SAP {SpATS}R Documentation

Define a two-dimensional penalised tensor-product of marginal B-Spline basis functions.

Description

Auxiliary function used for modelling the spatial or environmental effect as a two-dimensional penalised tensor-product of marginal B-spline basis functions with anisotropic penalties. The approach implemented here corresponds to the Separation of Anisotropic Penalties (SAP) algorithm introduced by Rodriguez-Alvarez et al. (2015).

Usage

SAP(..., nseg = c(10,10), pord = c(2,2), degree = c(3,3), nest.div = c(1,1), 
	ANOVA = FALSE, center = FALSE)

Arguments

...

a list of the covariates that this smooth component is a function of. Currently, only two-dimensional tensor-product smoothers are implemented: the first covariate is assumed to define the x-spatial coordinate (e.g., column position) of each plot in the field, and the second argument the y-spatial coordinate (i.e., the row position). Both covariates should be numerical.

nseg

numerical vector of length 2 containing the number of segments for each marginal (strictly nseg - 1 is the number of internal knots in the domain of the covariate). Atomic values are also valid, being recycled. Default set to 10.

pord

numerical vector of length 2 containing the penalty order for each marginal. Atomic values are also valid, being recycled. Default set to 2 (second order).

degree

numerical vector of length 2 containing the order of the polynomial of the B-spline basis for each marginal. Atomic values are also valid, being recycled. Default set to 3 (cubic B-splines).

nest.div

numerical vector of length 2 containing the divisor of the number of segments (nseg) to be used for the construction of the nested B-spline basis for the smooth-by-smooth interaction component. In this case, the nested B-spline basis will be constructed assuming a total of nseg/nest.div segments. Default set to 1, which implies that nested basis are not used. See details.

ANOVA

logical. If TRUE, four different smoothing parameters are considered: two for the main effects and two for the smooth interaction. See details.

center

logical. If TRUE, the fitted spatial trend (2D surface) will be centered at zero for the observed data (i.e., the average of the fitted spatial trend will be zero at the observed data). By default FALSE (for compatibility with versions of the package previous to 1.0-13.

Details

Within the P-spline framework, anisotropic low-rank tensor-product smoothers have become the general approach for modelling multidimensional surfaces (Eilers and Marx 2003; Wood 2006). In this package, we propose to model the spatial or environmental effect by means of the tensor-product of B-splines basis functions. In other words, we propose to model the spatial trend as a smooth bivariate surface jointly defined over the the spatial coordinates. Accordingly, the current function has been designed to allow the user to specify the spatial coordinates that the spatial trend is a function of. There is no restriction about how the spatial coordinates shall be specified: these can be the longitude and latitude of the position of the plot on the field or the column and row numbers. The only restriction is that the variables defining the spatial coordinates should be numeric (in contrast to factors).

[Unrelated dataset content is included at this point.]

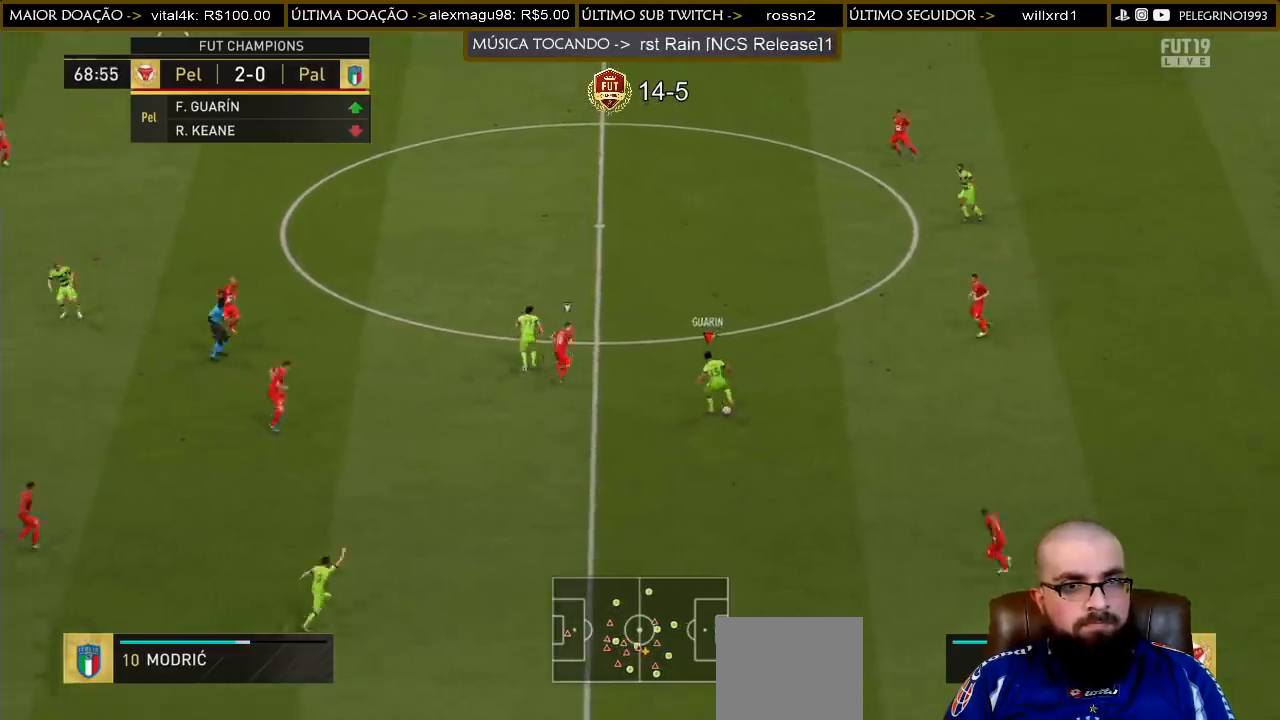
{"buttons": [], "left_stick": "down-left", "right_stick": "center", "events": [[200, "CROSS", "down"], [367, "CROSS", "up"]]}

As far as estimation is concerned, we have used in this package the equivalence between P-splines and linear mixed models (Currie and Durban, 2002). Under this approach, the smoothing parameters are expressed as the ratio between variance components. Moreover, the smooth components are decomposed in two parts: one which is not penalised (and treated as fixed) and one with is penalised (and treated as random). For the two-dimensional case, the mixed model representation leads also to a very interesting decomposition of the penalised part of the bivariate surface in three different components (Lee and Durban, 2011): (a) a component that contains the smooth main effect (smooth trend) along one of the covariates that the surface is a function of (as, e.g, the x-spatial coordinate or column position of the plot in the field), (b) a component that contains the smooth main effect (smooth trend) along the other covariate (i.e., the y-spatial coordinate or row position); and (c) a smooth interaction component (sum of the linear-by-smooth interaction components and the smooth-by-smooth interaction component). The default implementation used in this function (ANOVA = FALSE) assumes two different smoothing parameters, i.e., one for each covariate in the smooth component. Accordingly, the same smoothing parameters are used for both, the main effects and the smooth interaction. However, this approach can be extended to deal with the ANOVA-type decomposition presented in Lee and Durban (2011). In their approach, four different smoothing parameters are considered for the smooth surface, that are in concordance with the aforementioned decomposition: (a) two smoothing parameter, one for each of the main effects; and (b) two smoothing parameter for the smooth interaction component. Here, this decomposition can be obtained by specifying the argument ANOVA = TRUE.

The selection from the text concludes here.